The victims are children of Haitian migrants who originally sought a better life in Chile, hence the children being born Chilean.
However, the migrants decided to venture north in search of new economic opportunities, according to a Reuters article detailing how Haitian migrants are finding their way to the United States.
Chile's Criminal Investigations Police (Policía de Investigaciones – PDI) began receiving reports in January 2020 that an abnormally large flow of children were crossing their northern border into Peru.
In the wake of the pandemic that soon followed, authorities across South America began reporting that an increasing number of Chilean children of Haitian descent had become stranded along their border stations, unable to continue travelling north.
Interpol said that in some cases, the children “were not travelling with their real parents and, in other instances, they had been abandoned or their parents had died en route.”
In March of the same year, Chile reached out to Interpol’s Human Trafficking and Smuggling of Migrants unit for assistance. The Lyon-based global crime agency supplied intelligence which allowed PDI to compile a list of 267 minors who were trafficked by the group.
Authorities have not confirmed whether or not this list comprises all of the ring’s known child victims. Chile and Interpol have opened Yellow Notices for all 267 children.
A Yellow Notice is a global police alert for a missing person. Its purpose is to give authorities the information needed to rescue victims of kidnappings or otherwise unexplained disappearances, much like Amber Alerts.

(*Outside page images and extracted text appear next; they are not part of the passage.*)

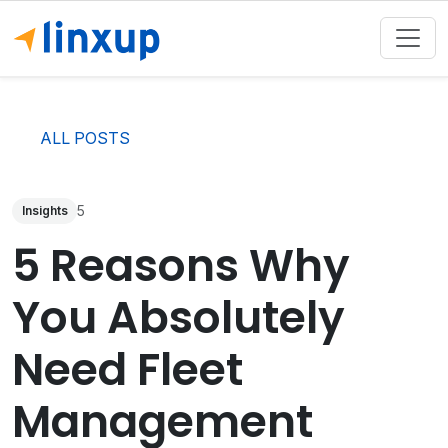
ALL POSTS
5
Insights
5 Reasons Why
You Absolutely
Need Fleet
Management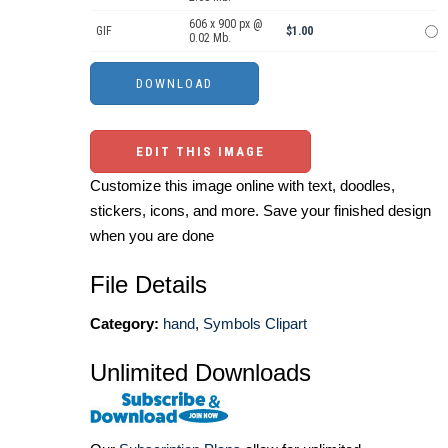
606 x 900 px @
GIF
$1.00
0.02 Mb.
EDIT THIS IMAGE
Customize this image online with text, doodles,
stickers, icons, and more. Save your finished design
when you are done
File Details
Category:
hand
,
Symbols Clipart
Unlimited Downloads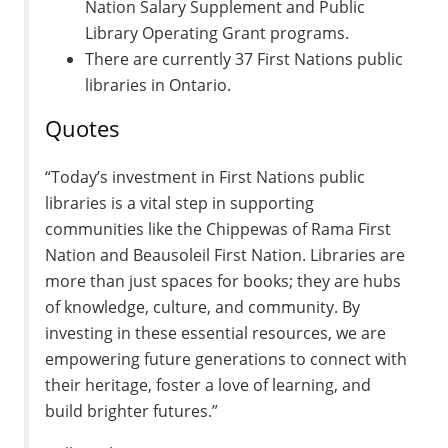
Nation Salary Supplement and Public
Library Operating Grant programs.
There are currently 37 First Nations public
libraries in Ontario.
Quotes
“Today’s investment in First Nations public
libraries is a vital step in supporting
communities like the Chippewas of Rama First
Nation and Beausoleil First Nation. Libraries are
more than just spaces for books; they are hubs
of knowledge, culture, and community. By
investing in these essential resources, we are
empowering future generations to connect with
their heritage, foster a love of learning, and
build brighter futures.”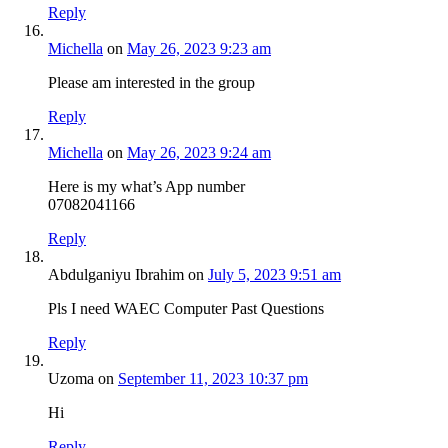
Reply
Michella
on
May 26, 2023 9:23 am
Please am interested in the group
Reply
Michella
on
May 26, 2023 9:24 am
Here is my what’s App number
07082041166
Reply
Abdulganiyu Ibrahim
on
July 5, 2023 9:51 am
Pls I need WAEC Computer Past Questions
Reply
Uzoma
on
September 11, 2023 10:37 pm
Hi
Reply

In an operation codenamed ‘Frontera Norte’ (Northern Border), Chile’s PDI arrested the nine suspects in the city of Arica. Overall, the smuggling ring is believed to have smuggled an estimated 1,000 Haitian migrants and their children from Chile, destined for Mexico and the United States.
“It is horrifying to think what these vulnerable children, some just a few years old, have suffered,” said Interpol Secretary General Jürgen Stock.
Police methods used in Operation Frontera Norte are said to fall within the framework of a previous Interpol operation, dubbed ‘Turquesa II’.
Turquesa II was an Interpol-led joint initiative of 32 countries from across the globe. Conceived to dismantle transnational smuggling and trafficking groups, the operation resulted in more than 200 arrests and rescued close to 100 victims of human trafficking and sexual exploitation.